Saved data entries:
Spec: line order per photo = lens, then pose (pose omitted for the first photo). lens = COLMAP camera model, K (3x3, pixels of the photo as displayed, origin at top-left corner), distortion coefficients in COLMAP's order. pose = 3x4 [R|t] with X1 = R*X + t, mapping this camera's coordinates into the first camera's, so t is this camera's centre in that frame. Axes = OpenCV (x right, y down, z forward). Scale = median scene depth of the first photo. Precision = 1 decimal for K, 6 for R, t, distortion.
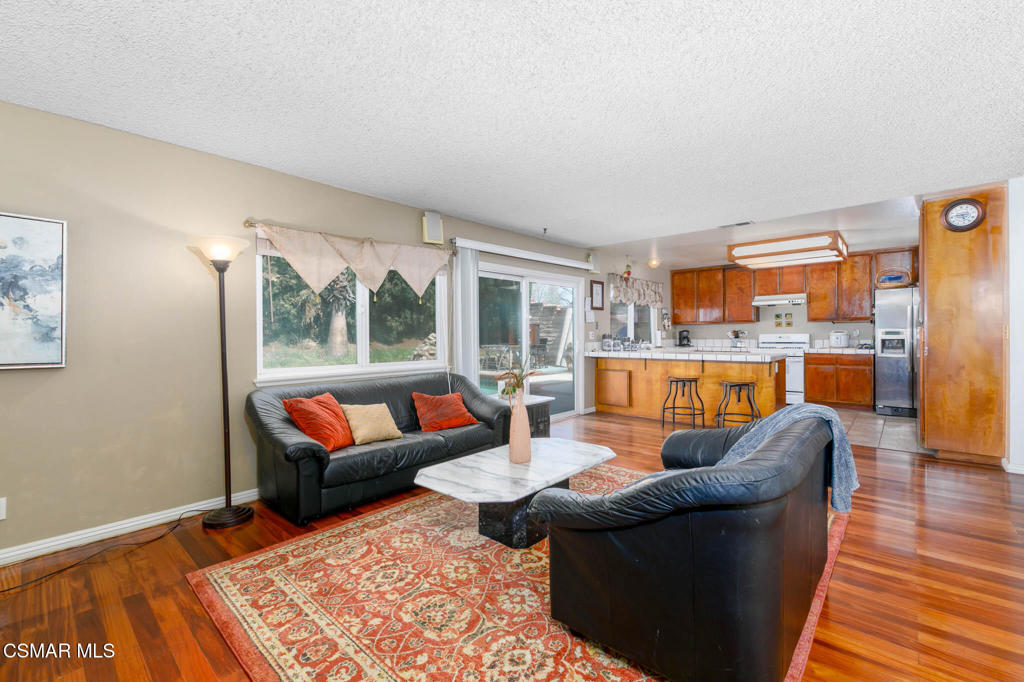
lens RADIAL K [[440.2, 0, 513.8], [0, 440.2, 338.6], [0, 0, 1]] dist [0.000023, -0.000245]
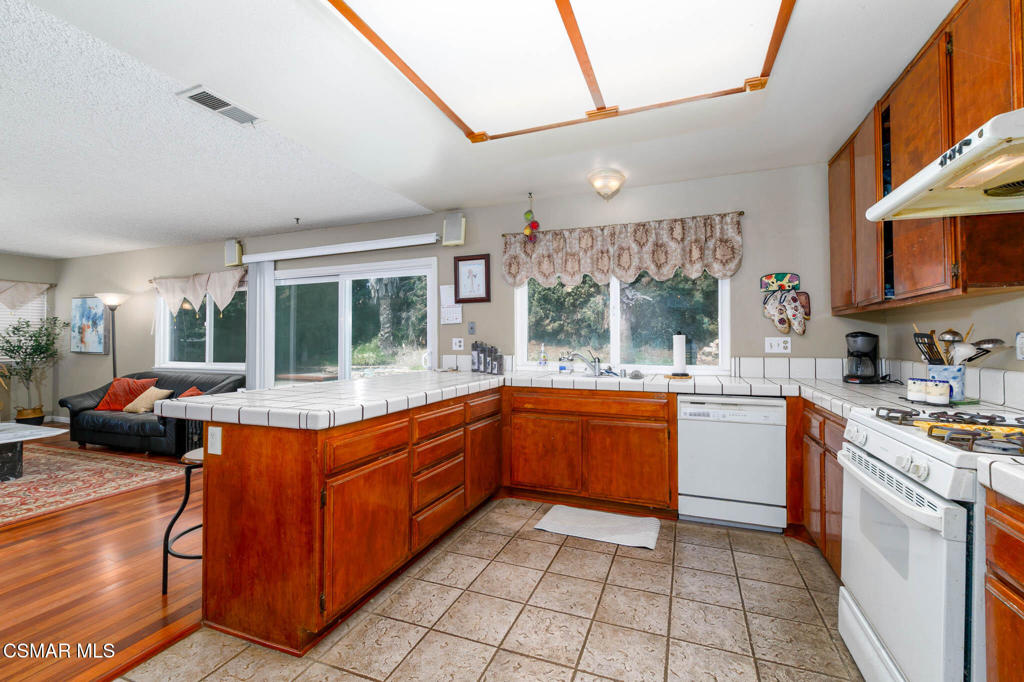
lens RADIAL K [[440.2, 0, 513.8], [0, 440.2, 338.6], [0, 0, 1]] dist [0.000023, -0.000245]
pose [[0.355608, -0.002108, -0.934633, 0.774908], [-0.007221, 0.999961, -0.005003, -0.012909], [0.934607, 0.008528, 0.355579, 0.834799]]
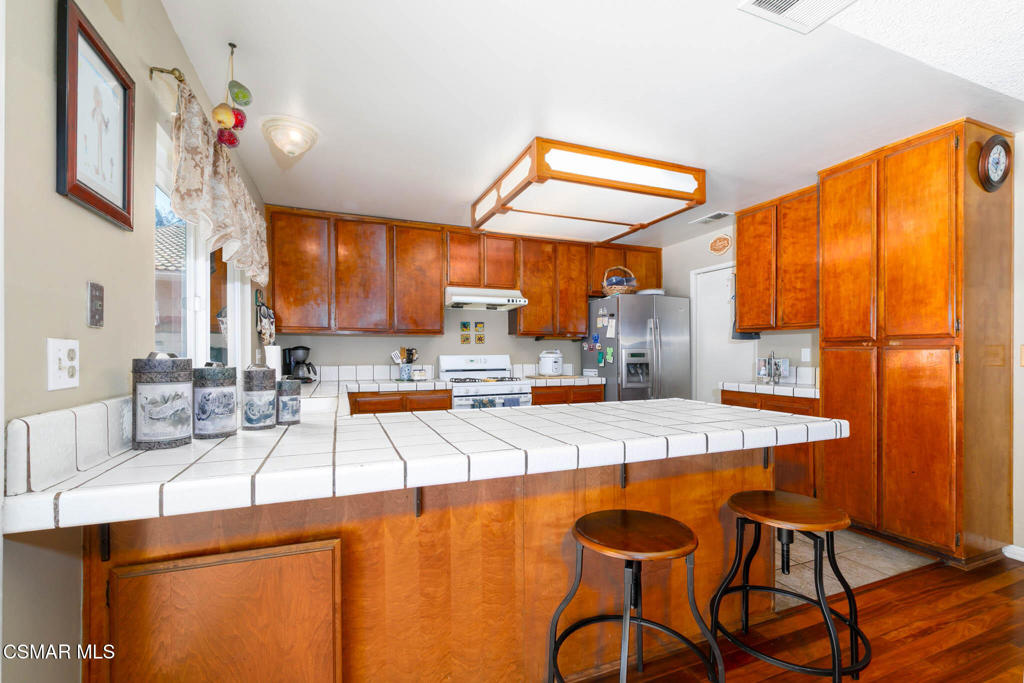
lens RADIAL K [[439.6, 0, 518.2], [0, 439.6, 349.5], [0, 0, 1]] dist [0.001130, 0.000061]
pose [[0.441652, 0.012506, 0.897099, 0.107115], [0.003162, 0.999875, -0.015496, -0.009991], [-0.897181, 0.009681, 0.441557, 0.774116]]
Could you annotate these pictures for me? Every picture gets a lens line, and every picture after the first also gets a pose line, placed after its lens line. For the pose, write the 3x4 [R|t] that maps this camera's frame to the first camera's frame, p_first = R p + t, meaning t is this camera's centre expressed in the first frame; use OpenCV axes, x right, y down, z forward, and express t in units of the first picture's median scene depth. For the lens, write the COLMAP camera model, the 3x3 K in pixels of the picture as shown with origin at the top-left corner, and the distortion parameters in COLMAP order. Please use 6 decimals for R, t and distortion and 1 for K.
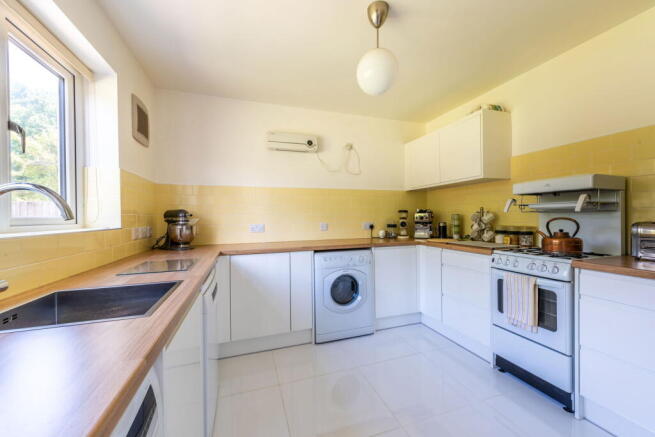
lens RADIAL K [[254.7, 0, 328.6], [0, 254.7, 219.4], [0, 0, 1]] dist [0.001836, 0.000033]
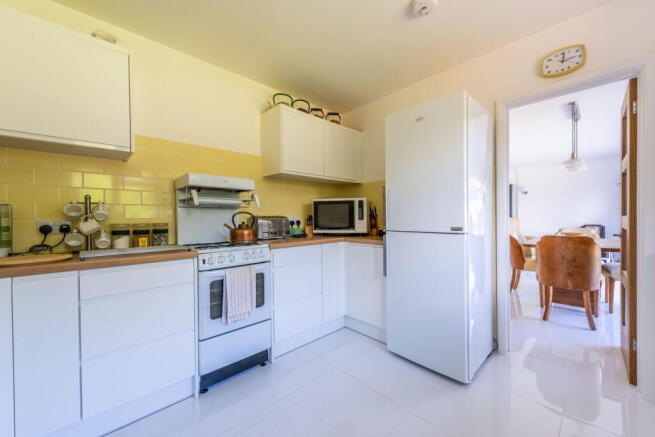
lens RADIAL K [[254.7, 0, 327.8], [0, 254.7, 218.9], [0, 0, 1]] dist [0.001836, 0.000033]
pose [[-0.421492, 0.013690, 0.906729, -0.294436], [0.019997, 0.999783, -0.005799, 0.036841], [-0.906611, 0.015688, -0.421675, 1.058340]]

DESCRIPTION OF THE TASK: Reproduce every record above exactly, but leave out the pictures.

TASK ANSWER:
Spec: line order per photo = lens, then pose (pose omitted for the first photo). lens = COLMAP camera model, K (3x3, pixels of the photo as displayed, origin at top-left corner), distortion coefficients in COLMAP's order. pose = 3x4 [R|t] with X1 = R*X + t, mapping this camera's coordinates into the first camera's, so t is this camera's centre in that frame. Axes = OpenCV (x right, y down, z forward). Scale = median scene depth of the first photo. Precision = 1 decimal for K, 6 for R, t, distortion.
lens RADIAL K [[440.2, 0, 513.8], [0, 440.2, 338.6], [0, 0, 1]] dist [0.000023, -0.000245]
lens RADIAL K [[440.2, 0, 513.8], [0, 440.2, 338.6], [0, 0, 1]] dist [0.000023, -0.000245]
pose [[0.355608, -0.002108, -0.934633, 0.774908], [-0.007221, 0.999961, -0.005003, -0.012909], [0.934607, 0.008528, 0.355579, 0.834799]]
lens RADIAL K [[439.6, 0, 518.2], [0, 439.6, 349.5], [0, 0, 1]] dist [0.001130, 0.000061]
pose [[0.441652, 0.012506, 0.897099, 0.107115], [0.003162, 0.999875, -0.015496, -0.009991], [-0.897181, 0.009681, 0.441557, 0.774116]]
Could you annotate these pictures for me? Every picture gets a lens line, and every picture after the first also gets a pose line, placed after its lens line. For the pose, write the 3x4 [R|t] that maps this camera's frame to the first camera's frame, p_first = R p + t, meaning t is this camera's centre expressed in the first frame; use OpenCV axes, x right, y down, z forward, and express t in units of the first picture's median scene depth. For the lens, write the COLMAP camera model, the 3x3 K in pixels of the picture as shown with origin at the top-left corner, and the distortion parameters in COLMAP order. Please use 6 decimals for R, t and distortion and 1 for K.
lens RADIAL K [[254.7, 0, 328.6], [0, 254.7, 219.4], [0, 0, 1]] dist [0.001836, 0.000033]
lens RADIAL K [[254.7, 0, 327.8], [0, 254.7, 218.9], [0, 0, 1]] dist [0.001836, 0.000033]
pose [[-0.421492, 0.013690, 0.906729, -0.294436], [0.019997, 0.999783, -0.005799, 0.036841], [-0.906611, 0.015688, -0.421675, 1.058340]]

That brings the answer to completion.